For the majority of global oil and gas companies, 2016 was a tough year. Buffeted by depressed crude oil and natural gas prices, corporate profits were squeezed, sparking widespread restructurings, layoffs and in certain cases bankruptcies.

In normal circumstances, such conditions would be a boon for merger and acquisition (M&A) activity. But uncertainty over the length and severity of the commodity price downturn created a value mismatch between buyers and sellers. The result was a moribund M&A market in the oil and gas sector. In fact, according to business advisory firm Deloitte, the first half of 2016 saw the lowest number of deals and deal value in 5 years.

On reflection, it’s easy to see why deal activity in the oil and gas sector slowed. Firstly, there was a notable lack of terminally distressed sellers; hedging strategies have mostly worked and companies have been able to renegotiate debt and lower operating costs. On top of this, there have been fewer funding options available, in terms of both equity and debt, for buyers of oil and gas assets.

For 2017, it is very much a buyers’ market in the oil and gas industry, but with some caveats. Purchasers are being asked to come up with more innovative ways of structuring deals and are increasingly required to negotiate with a wider group of stakeholders. Further complicating the M&A picture is the emergence of private equity and other financial buyers who, unaccustomed to normal industry practice, bring a vastly different approach to risk and costs.

For sellers, there is plenty to consider before beginning the asset disposal process.

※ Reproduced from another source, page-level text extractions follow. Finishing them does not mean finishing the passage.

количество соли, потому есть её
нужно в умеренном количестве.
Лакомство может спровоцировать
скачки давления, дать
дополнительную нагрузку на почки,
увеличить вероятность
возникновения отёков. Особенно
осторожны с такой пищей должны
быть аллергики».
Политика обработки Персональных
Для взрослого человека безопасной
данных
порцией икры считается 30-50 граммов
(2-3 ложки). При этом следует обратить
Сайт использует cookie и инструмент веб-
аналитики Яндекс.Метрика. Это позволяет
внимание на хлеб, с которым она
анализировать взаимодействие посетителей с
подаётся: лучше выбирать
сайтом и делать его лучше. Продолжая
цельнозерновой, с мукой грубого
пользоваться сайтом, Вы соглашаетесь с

Firstly, is a sale the right option? The current state of the market requires close inspection. Are conditions conducive to a sale? And is there sufficient appetite for such a transaction? Sellers also need to consider the short and long term prospects for the business as this will have a bearing on whether the disposal path should in fact be pursued.

Engaging a transaction team early in the sales process can help identify and deal with such problems and keep a disposal project on schedule. Beyond legal assistance, sellers need to consider picking a financial/transaction adviser to advise on sale options and identify suitable buyers.

Another significant factor to consider is whether a company is “fit” for sale. Could the business be restructured, or any legacy issues corrected, prior to a potential sale to make it more appealing to suitors? Such concerns should be pre-empted and addressed early to make the entire process a smoother, less stressful experience.

Establishing what are the clear “deal breakers” for any transaction is also strongly advised before engaging in a transaction. Having a deep understanding of the business, as well as the accompanying issues and risks associated with it will help immensely during any negotiating process. It pays to focus on the key concerns surrounding the asset, and be robust holding your ground when your agreed “deal breakers” are tested.

With more quality oil and gas assets set to come onto the market in 2017, the outlook for M&A is brightening, especially compared to last year. And when one considers that the industry’s underlying fundamentals are improving, and corporate credit profiles on the mend, then the prospect of more transactions becomes a reality, not just a mirage.